4257Queen's University, Canada.
8664University of Manitoba, Canada.
Health Informatics J. 2021 Oct-Dec;27(4):14604582211053259. doi: 10.1177/14604582211053259.
This study proposes a predictive model that uses structured data and unstructured narrative notes from Electronic Medical Records to accurately identify patients diagnosed with Post-Traumatic Stress Disorder (PTSD). We utilize data from primary care clinicians participating in the Manitoba Primary Care Research Network (MaPCReN) representing 154,118 patients. A reference sample of 195 patients that had their PTSD diagnosis confirmed using a manual chart review of structured data and narrative notes, and PTSD negative patients is used as the gold standard data for model training, validation and testing. We assess structured and unstructured data from eight tables in the MaPCReN namely, patient demographics, disease case, examinations, medication, billing records, health condition, risk factors, and encounter notes. Feature engineering is applied to convert data into proper representation for predictive modeling. We explore serial and parallel mixed data models that are trained on both structured and unstructured data to identify PTSD. Model performances were calculated based on a highly skewed hold-out test dataset. The serial model that uses both structured and text data as input, yielded the highest values in sensitivity (0.77), F-measure (0.76), and AUC (0.88) and the parallel model that uses both structured and text data as the input obtained the highest positive predicted value (PPV) (0.75). Diseases such as PTSD are difficult to diagnose. Information recorded in the chart note over multiple visits of the patients with the primary care physicians has higher predictive power than structured data and combining these two data types can increase the predictive capabilities of machine learning models in diagnosing PTSD. While the deep-learning model outperformed the traditional ensemble model in processing text data, the ensemble classifier obtained better results in ingesting a combination of features obtained from both data types in the serial mixed model. The study demonstrated that unstructured encounter notes enhance a model's ability to identify patients diagnosed with PTSD. These findings can enhance quality improvement, research, and disease surveillance related to PTSD in primary care populations.
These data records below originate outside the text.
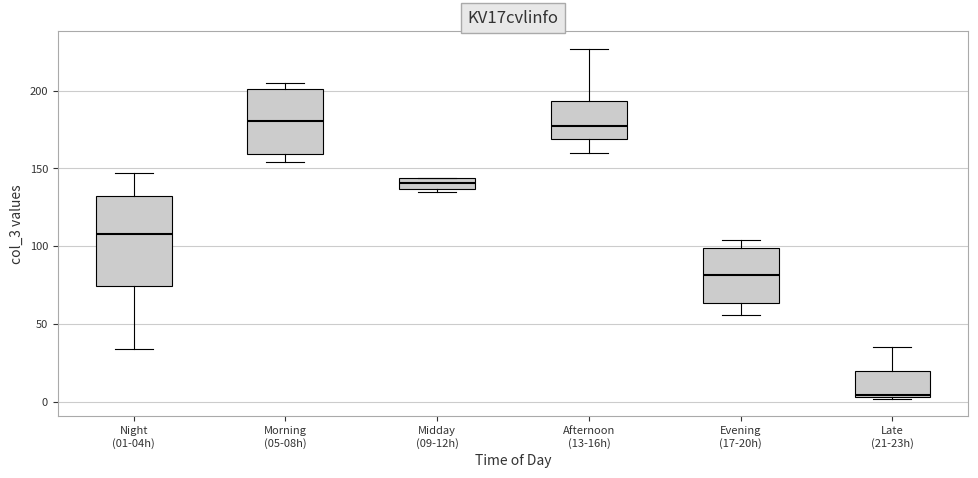

Reading left to right, transcribe this box plot: for each box, give where its median line is, the range the box spans, and where its two whiskers end, as read against the y-axis. The values are not printed on the chart, so give them approximately, as read against the axis.

Night (01-04h): median 110, box 75 to 130, whiskers 35 to 145
Morning (05-08h): median 180, box 160 to 200, whiskers 155 to 205
Midday (09-12h): median 140, box 135 to 145, whiskers 135 to 145
Afternoon (13-16h): median 175, box 170 to 195, whiskers 160 to 225
Evening (17-20h): median 80, box 65 to 100, whiskers 55 to 105
Late (21-23h): median 5, box 5 to 20, whiskers 0 to 35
本研究提出了一个预测模型,该模型使用电子病历中的结构化数据和非结构化叙述性笔记来准确识别诊断为创伤后应激障碍(PTSD)的患者。我们利用来自参与马尼托巴初级保健研究网络(MaPCReN)的初级保健临床医生的数据,该网络代表了 154118 名患者。使用手动查看结构化数据和叙述性笔记来确认 PTSD 诊断的 195 名患者的参考样本和 PTSD 阴性患者作为模型训练、验证和测试的金标准数据。我们评估了 MaPCReN 中的八个表中的结构化和非结构化数据,分别是患者人口统计学、疾病案例、检查、药物、计费记录、健康状况、风险因素和就诊记录。特征工程用于将数据转换为预测建模的适当表示形式。我们探索了在结构化和非结构化数据上训练的串行和并行混合数据模型,以识别 PTSD。模型性能是基于高度偏斜的保留测试数据集计算的。使用结构化和文本数据作为输入的串行模型在敏感性(0.77)、F 度量(0.76)和 AUC(0.88)方面产生了最高值,而使用结构化和文本数据作为输入的并行模型则获得了最高的阳性预测值(PPV)(0.75)。像 PTSD 这样的疾病很难诊断。在与初级保健医生进行多次就诊期间记录在图表说明中的信息比结构化数据具有更高的预测能力,并且结合这两种数据类型可以提高机器学习模型在诊断 PTSD 方面的预测能力。虽然深度学习模型在处理文本数据方面优于传统集成模型,但在串行混合模型中,集成分类器在摄取从两种数据类型中获取的特征组合方面获得了更好的结果。该研究表明,非结构化就诊记录增强了模型识别被诊断为 PTSD 的患者的能力。这些发现可以提高初级保健人群中与 PTSD 相关的质量改进、研究和疾病监测。